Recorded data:
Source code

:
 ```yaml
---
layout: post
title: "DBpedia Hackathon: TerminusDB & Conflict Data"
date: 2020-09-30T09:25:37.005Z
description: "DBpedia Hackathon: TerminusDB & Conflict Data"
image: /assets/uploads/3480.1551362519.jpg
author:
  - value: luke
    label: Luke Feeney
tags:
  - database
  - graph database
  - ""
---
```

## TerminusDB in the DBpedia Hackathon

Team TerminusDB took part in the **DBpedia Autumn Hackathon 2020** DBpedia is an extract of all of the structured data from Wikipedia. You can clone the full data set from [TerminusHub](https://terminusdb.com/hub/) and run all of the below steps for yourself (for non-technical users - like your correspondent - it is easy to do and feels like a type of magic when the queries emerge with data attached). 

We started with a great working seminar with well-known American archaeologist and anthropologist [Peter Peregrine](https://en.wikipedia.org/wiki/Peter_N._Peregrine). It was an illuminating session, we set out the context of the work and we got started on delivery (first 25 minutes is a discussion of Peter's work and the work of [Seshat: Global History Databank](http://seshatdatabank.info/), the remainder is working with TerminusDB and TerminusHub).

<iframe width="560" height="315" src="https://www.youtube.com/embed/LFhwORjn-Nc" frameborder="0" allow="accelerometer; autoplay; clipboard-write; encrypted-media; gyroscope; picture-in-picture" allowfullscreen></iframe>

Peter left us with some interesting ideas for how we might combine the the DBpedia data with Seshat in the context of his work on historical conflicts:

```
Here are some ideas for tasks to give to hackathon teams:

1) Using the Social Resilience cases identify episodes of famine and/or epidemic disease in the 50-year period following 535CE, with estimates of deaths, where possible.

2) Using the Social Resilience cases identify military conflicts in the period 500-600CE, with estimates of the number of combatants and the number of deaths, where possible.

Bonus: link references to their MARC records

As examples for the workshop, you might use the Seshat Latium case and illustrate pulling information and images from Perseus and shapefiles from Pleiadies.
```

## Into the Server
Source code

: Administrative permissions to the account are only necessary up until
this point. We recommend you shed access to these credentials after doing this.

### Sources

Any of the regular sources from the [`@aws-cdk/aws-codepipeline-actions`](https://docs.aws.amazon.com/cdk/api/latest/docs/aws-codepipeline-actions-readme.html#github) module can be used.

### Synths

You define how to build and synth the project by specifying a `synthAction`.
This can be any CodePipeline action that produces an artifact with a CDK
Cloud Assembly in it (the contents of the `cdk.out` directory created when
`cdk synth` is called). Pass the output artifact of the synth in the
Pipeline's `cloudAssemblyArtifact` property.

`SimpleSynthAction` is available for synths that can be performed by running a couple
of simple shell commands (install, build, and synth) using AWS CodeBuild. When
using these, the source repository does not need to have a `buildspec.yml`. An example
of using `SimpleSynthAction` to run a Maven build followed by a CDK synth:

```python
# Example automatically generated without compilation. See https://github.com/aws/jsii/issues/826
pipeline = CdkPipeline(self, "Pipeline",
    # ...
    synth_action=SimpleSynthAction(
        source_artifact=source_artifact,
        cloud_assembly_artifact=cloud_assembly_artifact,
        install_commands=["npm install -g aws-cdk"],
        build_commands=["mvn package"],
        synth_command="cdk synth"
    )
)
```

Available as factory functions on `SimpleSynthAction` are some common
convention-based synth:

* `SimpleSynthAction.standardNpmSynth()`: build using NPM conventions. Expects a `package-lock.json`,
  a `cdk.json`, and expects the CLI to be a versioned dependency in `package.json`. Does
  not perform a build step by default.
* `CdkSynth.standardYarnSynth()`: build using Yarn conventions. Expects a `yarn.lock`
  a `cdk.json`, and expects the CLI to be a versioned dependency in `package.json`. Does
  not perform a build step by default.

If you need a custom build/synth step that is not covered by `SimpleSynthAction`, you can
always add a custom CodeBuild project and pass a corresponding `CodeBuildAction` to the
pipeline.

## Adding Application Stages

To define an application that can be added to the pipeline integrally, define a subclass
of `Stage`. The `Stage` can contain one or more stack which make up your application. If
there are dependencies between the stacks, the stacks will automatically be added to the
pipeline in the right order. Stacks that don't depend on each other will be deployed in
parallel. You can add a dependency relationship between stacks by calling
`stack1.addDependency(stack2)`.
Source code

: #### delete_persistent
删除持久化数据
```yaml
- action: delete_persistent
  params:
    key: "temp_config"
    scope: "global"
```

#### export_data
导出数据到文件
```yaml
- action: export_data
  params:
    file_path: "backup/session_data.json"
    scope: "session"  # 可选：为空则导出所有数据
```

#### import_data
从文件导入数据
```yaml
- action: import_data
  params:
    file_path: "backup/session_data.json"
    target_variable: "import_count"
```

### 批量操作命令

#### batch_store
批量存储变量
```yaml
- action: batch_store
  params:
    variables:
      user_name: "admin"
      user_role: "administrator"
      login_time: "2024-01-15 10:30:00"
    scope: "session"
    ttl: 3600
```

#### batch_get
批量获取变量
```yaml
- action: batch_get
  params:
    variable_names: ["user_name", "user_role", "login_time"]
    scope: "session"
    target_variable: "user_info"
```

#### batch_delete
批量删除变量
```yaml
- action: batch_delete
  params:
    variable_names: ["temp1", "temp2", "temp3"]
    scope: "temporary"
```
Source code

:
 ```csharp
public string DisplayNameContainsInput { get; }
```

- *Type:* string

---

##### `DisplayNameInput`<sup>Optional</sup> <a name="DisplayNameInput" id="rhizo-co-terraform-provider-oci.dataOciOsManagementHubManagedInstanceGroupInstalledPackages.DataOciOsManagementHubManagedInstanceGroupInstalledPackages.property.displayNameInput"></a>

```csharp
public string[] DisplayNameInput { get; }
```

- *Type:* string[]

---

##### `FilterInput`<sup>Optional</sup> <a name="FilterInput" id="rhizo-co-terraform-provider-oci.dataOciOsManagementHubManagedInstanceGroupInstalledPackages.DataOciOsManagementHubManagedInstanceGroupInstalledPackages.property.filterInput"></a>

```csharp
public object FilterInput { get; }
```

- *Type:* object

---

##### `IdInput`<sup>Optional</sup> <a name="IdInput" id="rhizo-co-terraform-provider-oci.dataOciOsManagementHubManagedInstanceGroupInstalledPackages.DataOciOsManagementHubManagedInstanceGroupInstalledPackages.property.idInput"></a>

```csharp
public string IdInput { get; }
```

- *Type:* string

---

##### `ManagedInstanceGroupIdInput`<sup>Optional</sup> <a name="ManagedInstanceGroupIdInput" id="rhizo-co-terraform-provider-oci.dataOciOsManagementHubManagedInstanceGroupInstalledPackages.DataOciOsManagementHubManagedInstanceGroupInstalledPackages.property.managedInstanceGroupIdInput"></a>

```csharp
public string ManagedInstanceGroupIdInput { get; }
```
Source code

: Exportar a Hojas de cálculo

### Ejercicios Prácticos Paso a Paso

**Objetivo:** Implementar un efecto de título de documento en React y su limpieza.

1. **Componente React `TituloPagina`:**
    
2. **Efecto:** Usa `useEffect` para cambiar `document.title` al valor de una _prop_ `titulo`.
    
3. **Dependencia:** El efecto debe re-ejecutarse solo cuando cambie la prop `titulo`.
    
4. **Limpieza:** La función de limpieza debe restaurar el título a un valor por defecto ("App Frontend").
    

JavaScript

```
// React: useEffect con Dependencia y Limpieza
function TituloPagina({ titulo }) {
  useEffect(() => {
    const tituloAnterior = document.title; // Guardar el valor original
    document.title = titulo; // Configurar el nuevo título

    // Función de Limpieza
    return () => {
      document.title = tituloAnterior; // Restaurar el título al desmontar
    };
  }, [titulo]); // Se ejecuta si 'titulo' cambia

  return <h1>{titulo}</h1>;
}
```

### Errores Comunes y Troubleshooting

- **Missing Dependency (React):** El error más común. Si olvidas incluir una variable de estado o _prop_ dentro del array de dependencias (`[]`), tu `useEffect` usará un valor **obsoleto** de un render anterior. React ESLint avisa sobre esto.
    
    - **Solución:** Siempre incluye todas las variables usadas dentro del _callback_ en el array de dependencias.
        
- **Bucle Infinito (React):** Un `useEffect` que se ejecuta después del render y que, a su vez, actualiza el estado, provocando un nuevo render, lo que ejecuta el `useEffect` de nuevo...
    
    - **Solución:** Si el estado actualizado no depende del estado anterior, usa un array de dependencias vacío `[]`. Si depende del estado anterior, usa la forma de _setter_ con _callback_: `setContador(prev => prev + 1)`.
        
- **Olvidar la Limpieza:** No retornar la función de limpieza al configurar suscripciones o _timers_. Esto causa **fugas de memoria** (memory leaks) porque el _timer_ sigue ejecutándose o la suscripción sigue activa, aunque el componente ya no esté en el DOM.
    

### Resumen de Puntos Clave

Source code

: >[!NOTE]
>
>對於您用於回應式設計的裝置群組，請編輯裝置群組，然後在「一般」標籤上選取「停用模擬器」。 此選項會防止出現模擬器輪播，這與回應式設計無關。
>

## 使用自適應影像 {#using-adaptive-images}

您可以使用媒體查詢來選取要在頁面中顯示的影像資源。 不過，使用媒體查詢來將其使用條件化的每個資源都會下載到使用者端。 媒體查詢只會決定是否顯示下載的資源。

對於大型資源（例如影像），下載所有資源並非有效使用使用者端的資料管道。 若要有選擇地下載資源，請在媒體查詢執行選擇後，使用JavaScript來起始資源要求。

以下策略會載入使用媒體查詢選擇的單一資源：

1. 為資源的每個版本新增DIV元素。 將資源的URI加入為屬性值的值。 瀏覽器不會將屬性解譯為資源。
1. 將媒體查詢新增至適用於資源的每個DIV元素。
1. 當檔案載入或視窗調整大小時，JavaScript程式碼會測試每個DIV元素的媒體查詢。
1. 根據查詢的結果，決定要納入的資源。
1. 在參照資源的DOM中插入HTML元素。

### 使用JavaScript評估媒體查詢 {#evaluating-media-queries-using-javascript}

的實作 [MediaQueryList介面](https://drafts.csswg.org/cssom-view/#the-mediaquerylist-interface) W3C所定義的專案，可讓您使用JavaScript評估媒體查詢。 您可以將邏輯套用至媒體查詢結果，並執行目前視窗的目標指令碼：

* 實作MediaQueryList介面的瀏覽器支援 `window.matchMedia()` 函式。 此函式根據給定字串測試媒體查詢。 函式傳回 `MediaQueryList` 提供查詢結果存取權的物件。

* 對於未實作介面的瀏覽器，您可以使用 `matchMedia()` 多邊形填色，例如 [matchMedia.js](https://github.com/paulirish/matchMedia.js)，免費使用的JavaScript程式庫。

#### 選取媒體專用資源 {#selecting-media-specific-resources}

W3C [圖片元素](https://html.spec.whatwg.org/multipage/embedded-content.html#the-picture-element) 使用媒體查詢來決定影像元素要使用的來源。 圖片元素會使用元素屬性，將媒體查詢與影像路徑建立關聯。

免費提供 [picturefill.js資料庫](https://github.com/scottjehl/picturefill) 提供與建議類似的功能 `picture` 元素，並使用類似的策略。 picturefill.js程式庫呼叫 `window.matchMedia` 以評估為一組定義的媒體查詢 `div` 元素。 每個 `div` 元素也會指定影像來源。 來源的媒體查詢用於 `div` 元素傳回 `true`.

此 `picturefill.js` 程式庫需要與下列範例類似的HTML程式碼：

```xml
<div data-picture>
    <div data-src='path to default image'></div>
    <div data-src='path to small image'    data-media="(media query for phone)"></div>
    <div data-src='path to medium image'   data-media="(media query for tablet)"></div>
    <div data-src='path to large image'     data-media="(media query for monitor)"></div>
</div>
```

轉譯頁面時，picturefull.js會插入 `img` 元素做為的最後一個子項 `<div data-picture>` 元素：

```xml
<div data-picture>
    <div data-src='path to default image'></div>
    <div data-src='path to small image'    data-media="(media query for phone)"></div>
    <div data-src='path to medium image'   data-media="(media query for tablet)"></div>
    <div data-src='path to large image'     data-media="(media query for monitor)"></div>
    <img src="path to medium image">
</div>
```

## Task to carry out
Please give back only the lines between the first line of the entries and the line with "necessary up until", both ends included, word for word.

## Task response
Source code

:
 ```yaml
---
layout: post
title: "DBpedia Hackathon: TerminusDB & Conflict Data"
date: 2020-09-30T09:25:37.005Z
description: "DBpedia Hackathon: TerminusDB & Conflict Data"
image: /assets/uploads/3480.1551362519.jpg
author:
  - value: luke
    label: Luke Feeney
tags:
  - database
  - graph database
  - ""
---
```

## TerminusDB in the DBpedia Hackathon

Team TerminusDB took part in the **DBpedia Autumn Hackathon 2020** DBpedia is an extract of all of the structured data from Wikipedia. You can clone the full data set from [TerminusHub](https://terminusdb.com/hub/) and run all of the below steps for yourself (for non-technical users - like your correspondent - it is easy to do and feels like a type of magic when the queries emerge with data attached). 

We started with a great working seminar with well-known American archaeologist and anthropologist [Peter Peregrine](https://en.wikipedia.org/wiki/Peter_N._Peregrine). It was an illuminating session, we set out the context of the work and we got started on delivery (first 25 minutes is a discussion of Peter's work and the work of [Seshat: Global History Databank](http://seshatdatabank.info/), the remainder is working with TerminusDB and TerminusHub).

<iframe width="560" height="315" src="https://www.youtube.com/embed/LFhwORjn-Nc" frameborder="0" allow="accelerometer; autoplay; clipboard-write; encrypted-media; gyroscope; picture-in-picture" allowfullscreen></iframe>

Peter left us with some interesting ideas for how we might combine the the DBpedia data with Seshat in the context of his work on historical conflicts:

```
Here are some ideas for tasks to give to hackathon teams:

1) Using the Social Resilience cases identify episodes of famine and/or epidemic disease in the 50-year period following 535CE, with estimates of deaths, where possible.

2) Using the Social Resilience cases identify military conflicts in the period 500-600CE, with estimates of the number of combatants and the number of deaths, where possible.

Bonus: link references to their MARC records

As examples for the workshop, you might use the Seshat Latium case and illustrate pulling information and images from Perseus and shapefiles from Pleiadies.
```

## Into the Server
Source code

: Administrative permissions to the account are only necessary up until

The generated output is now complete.